19/11/2007
Contos, Zen
Certa vez o mestre taoista Chuang Tzu sonhou que era uma borboleta, voando alegremente aqui e ali. No sonho ele não tinha mais a mínima consciência de sua individualidade como pessoa. Ele era realmente uma borboleta. Repentinamente, ele acordou e descobriu-se deitado ali, uma pessoa novamente. Mas então ele pensou para si mesmo:
“Fui antes um homem que sonhava ser uma borboleta, ou sou agora uma borboleta que sonha ser um homem?”
19/11/2007
Contos, Zen
Bodhidharma, nascido em Sri Lanka uns 500 anos depois de Jesus Cristo, era o 3º filho do rei dessa região indiana. Aos 8 anos de idade podia-se afirmar que ele já tinha o satori. Eis aqui por quê:
Um dia, seu mestre, um monge muito ilustre chamado Hannya Tara, recebeu do rei uma pedra de valor inestimável.
O mestre perguntou aos 3 príncipes:
- Conheceis alguma coisa mais valiosa do que esta pedra em nosso mundo?
O príncipe mais velho respondeu:
- Somente vós, mestre, recebeste esse presente; estais de posse do mais belo tesouro da terra.
O 2º príncipe respondeu igualmente:
- Ainda que busquemos toda a nossa vida, não poderemos encontrar em nosso mundo uma pedra que se lhe compare.
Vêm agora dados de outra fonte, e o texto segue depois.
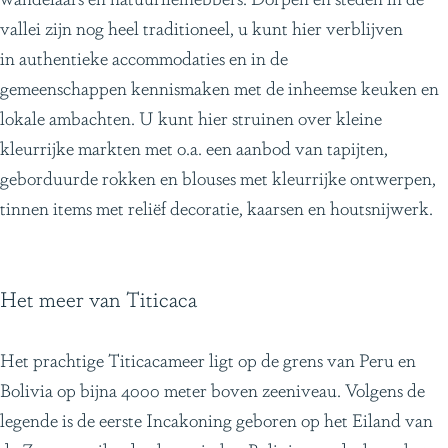
vallei zijn nog heel traditioneel, u kunt hier verblijven
in authentieke accommodaties en in de
gemeenschappen kennismaken met de inheemse keuken en
lokale ambachten. U kunt hier struinen over kleine
kleurrijke markten met o.a. een aanbod van tapijten,
geborduurde rokken en blouses met kleurrijke ontwerpen,
tinnen items met reliëf decoratie, kaarsen en houtsnijwerk.
Het meer van Titicaca
Het prachtige Titicacameer ligt op de grens van Peru en
Bolivia op bijna 4000 meter boven zeeniveau. Volgens de
legende is de eerste Incakoning geboren op het Eiland van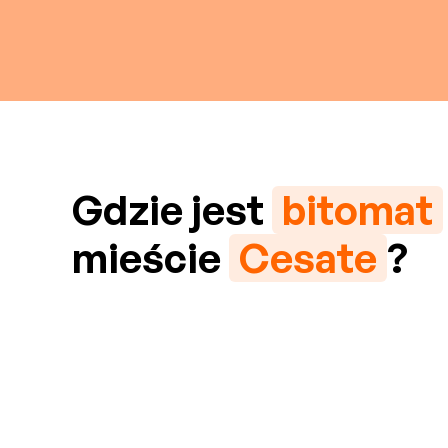
Gdzie jest
bitomat
mieście
Cesate
?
Bodhidharma, que tinha então 8 anos, disse por sua vez:
- É um verdadeiro tesouro, um tesouro inestimável, mas é um tesouro deste mundo, um tesouro vulgar. Por isso mesmo penso que a nossa verdadeira sabedoria tem grande valor. Compreender o valor deste tesouro é igualmente uma forma de sabedoria; não obstante, tal sabedoria carece de profundidade; compreender o que o diamente é uma pedra preciosíssima, de valor muito maior que um caco de vidro, é sabedoria social.
E Bodhidharma rematou:
- A verdadeira sabedoria consiste em compreender-nos a nós mesmos.
Texto extraído do livro: A Tigela e o Bastão - Mestre Taisen Deshimaru
6/11/2007
Contos, Zen
Yamaoka Tesshu, quando um jovem estudante Zen, visitou um mestre após outro. Ele então foi até Dokuon de Shokoku. Desejando mostrar o quanto já sabia, ele disse, vaidoso:
- A mente, Buddha, e os seres sencientes, além de tudo, não existem. A verdadeira natureza dos fenômenos é vazia. Não há realização, nenhuma delusão, nenhum sábio, nenhuma mediocridade. Não há o dar e tampouco nada a receber!
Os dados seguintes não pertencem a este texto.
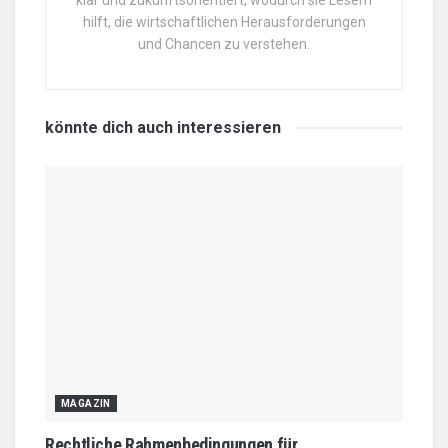
hilft, die wirtschaftlichen Herausforderungen
und Chancen zu verstehen.
könnte dich auch
interessieren
MAGAZIN
Rechtliche Rahmenbedingungen für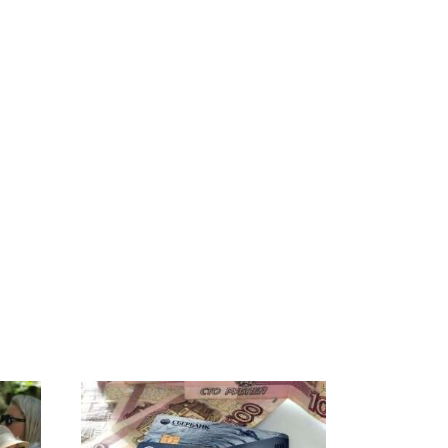
СМИ: В Химках на
е
полицейскую
В магазинах России
о
машину напали и
ажиотаж из-за этого
подожгли.
продукта: что купить?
Dokuon, que estava fumando pacientemente, nada disse. Subitamente ele acertou Yamaoka na cabeça com seu longo cachimbo de bambu. Isto fez o jovem ficar muito irritado, gritando xingamentos.
- Se nada existe,” perguntou, calmo, Dokuon, “de onde veio toda esta sua raiva?
4/11/2007
Contos, Zen
Mestre e discípulo foram até uma região onde havia fartura de arroz mas os habitantes daquele lugar possuíam talas em seus braços, o que os impedia de levarem o alimento à própria boca. No meio daquela fartura, passavam fome e eram fracos e subnutridos!
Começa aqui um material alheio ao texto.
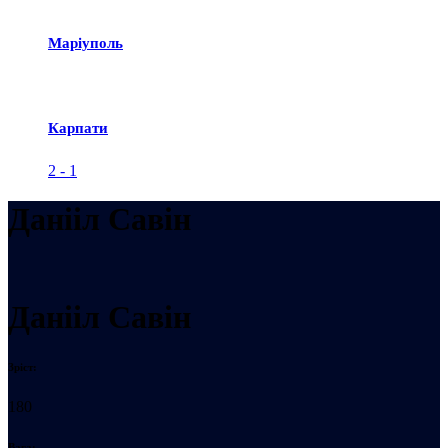
Маріуполь
Карпати
2
-
1
Данііл Савін
Данііл Савін
Зріст:
180
Вага: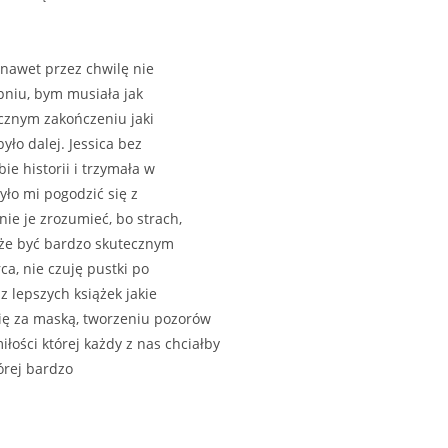
nawet przez chwilę nie
pniu, bym musiała jak
ycznym zakończeniu jaki
ło dalej. Jessica bez
e historii i trzymała w
yło mi pogodzić się z
ie je zrozumieć, bo strach,
oże być bardzo skutecznym
a, nie czuję pustki po
z lepszych książek jakie
ię za maską, tworzeniu pozorów
iłości której każdy z nas chciałby
órej bardzo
- Veja! - Disse o Mestre - Isto, é o inferno coletivo.
Em seguida, o Mestre guiou o Discípulo para uma região próxima e mostrou que nela também havia fartura de arroz e as pessoas também tinham os braços atados a talas mas eram saudáveis e bem nutridas pois uma levava o arroz à boca do outro, em um processo de interdependência e cooperação mútua.
- E isto é o Céu coletivo.
4/11/2007
Contos, Zen
Um mestre Zen recebeu um professor de universidade que veio lhe inquirir sobre sua arte. Este iniciou um longo discurso intelectual sobre suas dúvidas. O mestre, enquanto isso, serviu chá. Ele encheu completamente a xícara de seu visitante, e continuou a enchê-la, derramando chá pela borda. O professor, vendo o excesso se derramando, não pode mais se conter e disse:
“Está muito cheio. Não cabe mais chá!”.
“Como esta xícara”, o mestre disse, “Você está cheio de suas próprias opiniões e especulações. Como posso eu lhe demonstrar o Zen sem você primeiro esvaziar sua xícara?”